The Northern Ireland ‘peace’ process hit fresh snags last week. Two bombs shook the Six Counties within hours of confirmation by the British and Irish governments of Sinn Fein’s suspension from the all-party talks.

The IRA denied responsibility for both blasts and specifically ruled out the possibility that its volunteers had cooperated in any way with the perpetrators - as had been alleged after previous bombs had been placed by the Continuity Army Council.

Officially SF has been “excluded” permanently from the main negotiations following the allegations by Royal Ulster Constabulary chief constable Ronnie Flanagan that the IRA had been responsible for two recent killings. But Northern Ireland secretary Mo Mowlam made it clear that SF could expect to be back in the talks by March 9 - just as the Ulster Democratic Party has now been readmitted after its own month-long suspension.

Continuing the pretence of defending the “integrity of the talks”, which supposedly exclude those groups which do not commit themselves to using “exclusively peaceful” means, Mowlam stated that over the next couple of weeks SF must provide a “convincing demonstration in word and deed that a complete, unqualified and unequivocal IRA ceasefire is being fully and continuously observed”. In reality of course, the whole process depends on an agreement to end republican armed resistance being reached between SF/IRA and the British state.

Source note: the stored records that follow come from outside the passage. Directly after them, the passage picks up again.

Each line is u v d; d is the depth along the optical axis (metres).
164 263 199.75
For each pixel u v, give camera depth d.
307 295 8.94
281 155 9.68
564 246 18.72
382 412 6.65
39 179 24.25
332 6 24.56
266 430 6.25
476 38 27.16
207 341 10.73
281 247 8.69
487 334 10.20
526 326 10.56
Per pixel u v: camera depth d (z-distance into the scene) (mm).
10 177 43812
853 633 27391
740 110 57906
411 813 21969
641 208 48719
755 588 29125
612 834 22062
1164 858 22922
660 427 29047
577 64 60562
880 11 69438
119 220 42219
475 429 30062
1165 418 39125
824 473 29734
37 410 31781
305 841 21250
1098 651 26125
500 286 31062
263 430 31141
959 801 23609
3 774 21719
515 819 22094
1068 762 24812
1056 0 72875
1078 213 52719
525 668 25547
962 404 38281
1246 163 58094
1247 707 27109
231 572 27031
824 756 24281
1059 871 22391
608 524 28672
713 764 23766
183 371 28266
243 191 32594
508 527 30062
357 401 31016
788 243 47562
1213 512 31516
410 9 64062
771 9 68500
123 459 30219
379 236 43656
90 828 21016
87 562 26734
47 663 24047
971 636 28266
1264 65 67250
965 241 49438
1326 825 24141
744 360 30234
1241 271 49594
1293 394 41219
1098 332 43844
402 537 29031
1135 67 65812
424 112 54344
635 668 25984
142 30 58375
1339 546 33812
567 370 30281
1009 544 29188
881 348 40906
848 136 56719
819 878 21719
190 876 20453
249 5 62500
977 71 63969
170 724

SF leaders appeared to be genuinely furious at their exclusion. But they too went along with the pretence that they are not totally committed to the ‘peace’ process through negotiations with Britain. Having fought tooth and nail to prevent his party’s exclusion, SF president Gerry Adams now states that his party might not return to the “flawed” talks at all. He spoke of the strong feelings in the nationalist community, but added significantly: “I appeal to everyone to channel their anger and frustration into calm and disciplined protest.”

Adams said that it was “disgraceful” that the governments had made their move without waiting for the result of legal proceedings taken in the Irish courts to halt the exclusion. Subsequently the party decided to abandon its legal action. The application to the courts had stated that SF “had not dishonoured” the Mitchell ‘principles’ of democracy and nonviolence, and had “at all times worked to achieve a lasting peace”.

This seemed to be confirmed by the two governments, who, in their joint statement announcing SF’s suspension, acknowledged “the very significant and genuine efforts which have been made, and are being made, by Sinn Fein in working for peace”.

Nevertheless both governments, as well as SF, must continue to act out their respective parts in order to keep most of the other players on board, so reducing the possibility of the process being wrecked through lack of sufficient consensus. Of major importance in this regard are the unionists.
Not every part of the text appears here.